Unlike the multinational however, OSF has a team of just seven people and has kept a frugal operation in the last 3.5 years of negotiating with government bodies.
"You hear about the multinationals that spend US$50-136 million to develop a biotech crop from start to finish, and these are the kinds of numbers the media pick up on," Carter told www.freshfruitportal.com.
"But, it can be done for a fraction of that – I wouldn't say we've done it for 100th, but definitely for less than a tenth of that cost."
"We are taking a very slow and cautious approach. Our company has always been conservative – we just want to get it out there, ensure that it’s done and that it’s done right."
He said transparency was key to success, and despite campaigns from anti-GM entities, it would be the consumer who would decide on whether genetically modified apples were worthwhile at the end of the day.
"Our consumer surveys have shown as much as 80% of people are interested in the product.
"One of the good things about the fruit business is that things start up slowly, so we’ve got time, and in that time we can be educating and working with people who are in opposition.
"We’ve found that through dialogue we’ve been able to change opinions.

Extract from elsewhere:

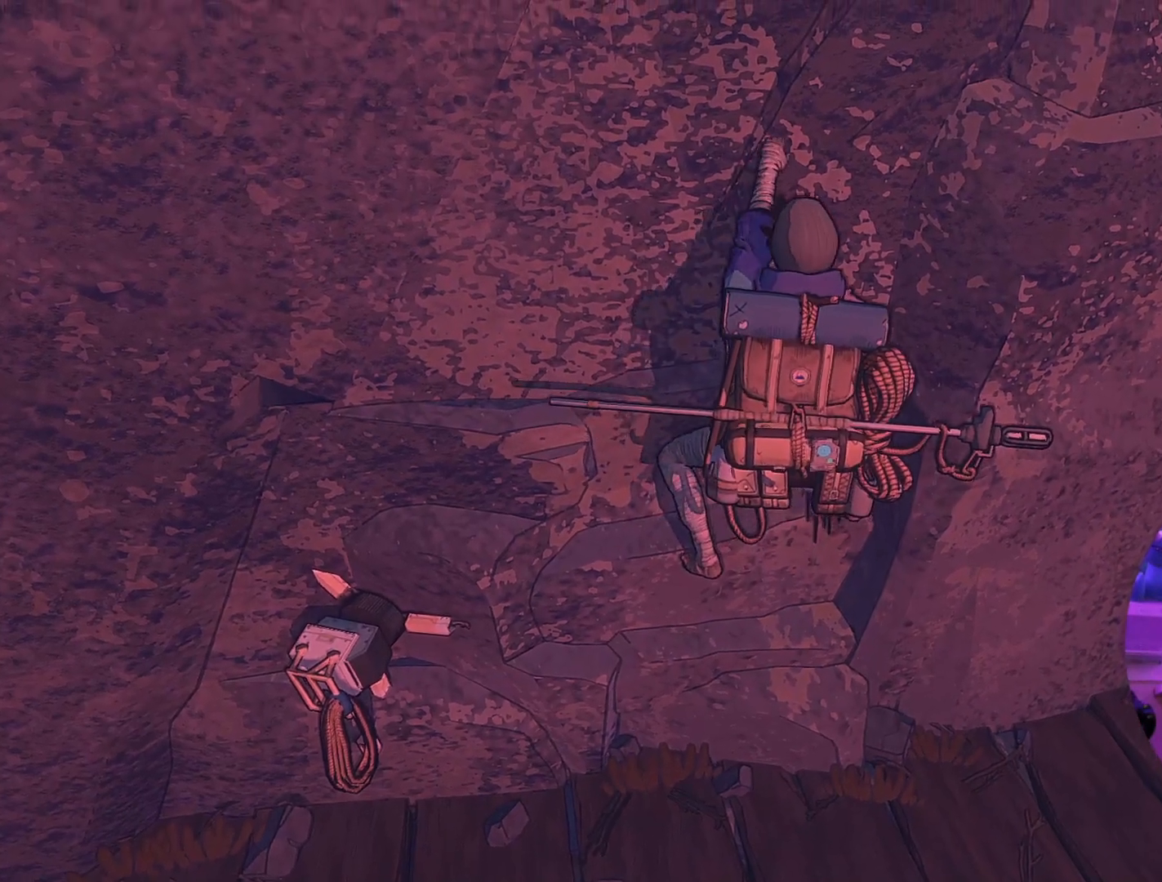
{"buttons": [], "left_stick": "up-right", "right_stick": "center", "events": [[317, "left_stick", "up-right"]]}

Our message has always been to let the consumer decide."
He said there were many people interested in growing Arctic apples but the company would start with 10 acres of planting next year, working with pre-committed growers.
"So they will be planted in the ground in 2014 and they could have a small amount of fruit in 2015," Carter said.

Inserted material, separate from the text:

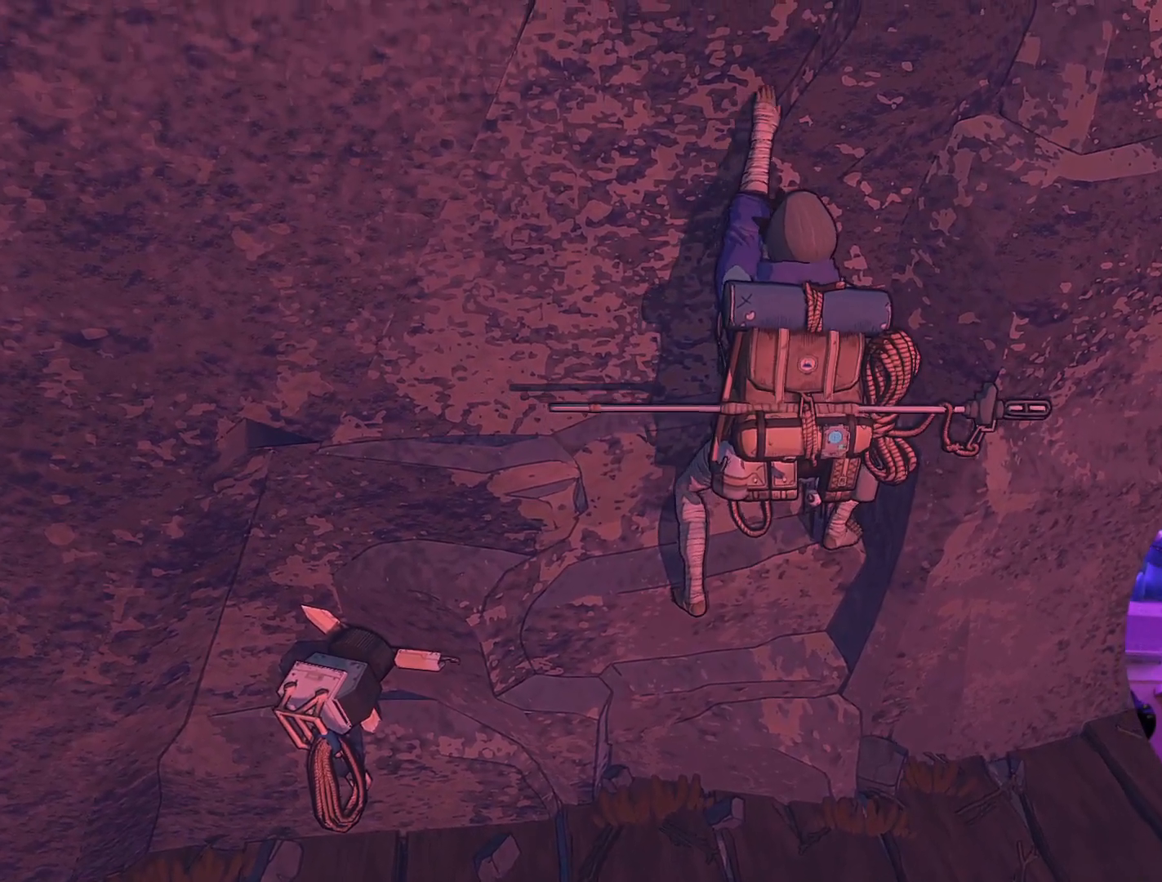
{"buttons": ["R1"], "left_stick": "center", "right_stick": "center", "events": [[67, "left_stick", "center"], [200, "R1", "down"]]}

"After that 10 we could probably go to 50 and then to 100, but it’s not going to be like sugar beets that were deregulated and went from 0 to something like 500,000 acres.

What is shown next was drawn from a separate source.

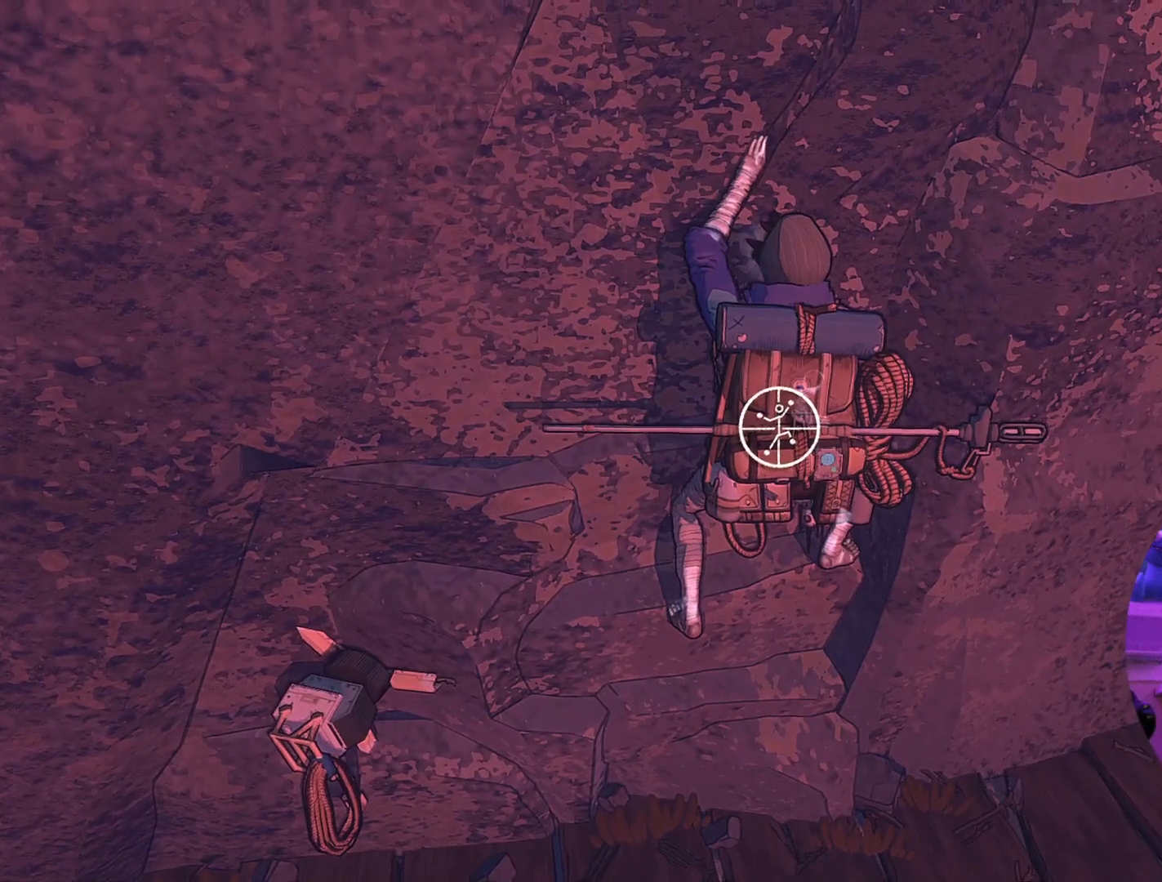
{"buttons": ["R1"], "left_stick": "center", "right_stick": "up-left", "events": [[383, "right_stick", "up-left"]]}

Once the current apples under the deregulation process - Arctic Golden and Arctic Granny - get going in the market, Carter plans to start applying for the application of similar conditions to Arctic Gala, Arctic Fuji and Arctic McIntosh apples, done in the form of an extension.
In Canada, where Carter is also hopeful for deregulation this winter, once the two genetic events GD743 and GS784 are approved there would be less paperwork for the extension for other types of non-browning apples.
"Canada’s looking really good too. We had dialogue with Canada’s regulatory people and they came back to us with a lot of questions. We provided science with peer reviewed literature, and addressed all of their concerns except one."
The exception related to "blurry" images in the DNA analysis given to authorities, prompting OSF to outsource a full genetic sequencing, which concluded last week. Carter planned to prepare it this week for submission.
"This is actually going to help us as when you have anti-GM people they will raise doubt and say, 'we can’t know what we’re seeing' but now we can say, ‘no, we know exactly what’s there, we have it sequenced'," Carter explained.
Carter said the strongest application for OSF's apples would be in food service, but retail would be an important outlet as well.
"The fresh cuts they’re getting today are not bringing enough quality, and they’re finding that the antioxidants used to stop enzymatic browning have hurt the quality of the fruit - it gets a citrus zing and goes all soft.
"This would open up a huge opportunity for the apple business to get into fresh cut.
"That doesn’t mean that we don’t want to be in retail. I think they have a place in the home. In our house we cut up apples every day but browning is always an issue."
He concluded that genetic modification would be a powerful tool for the fruit industry, highlighting that OSF was currently working on such issues as fire blight resistance, scab resistance and storage scald resistance.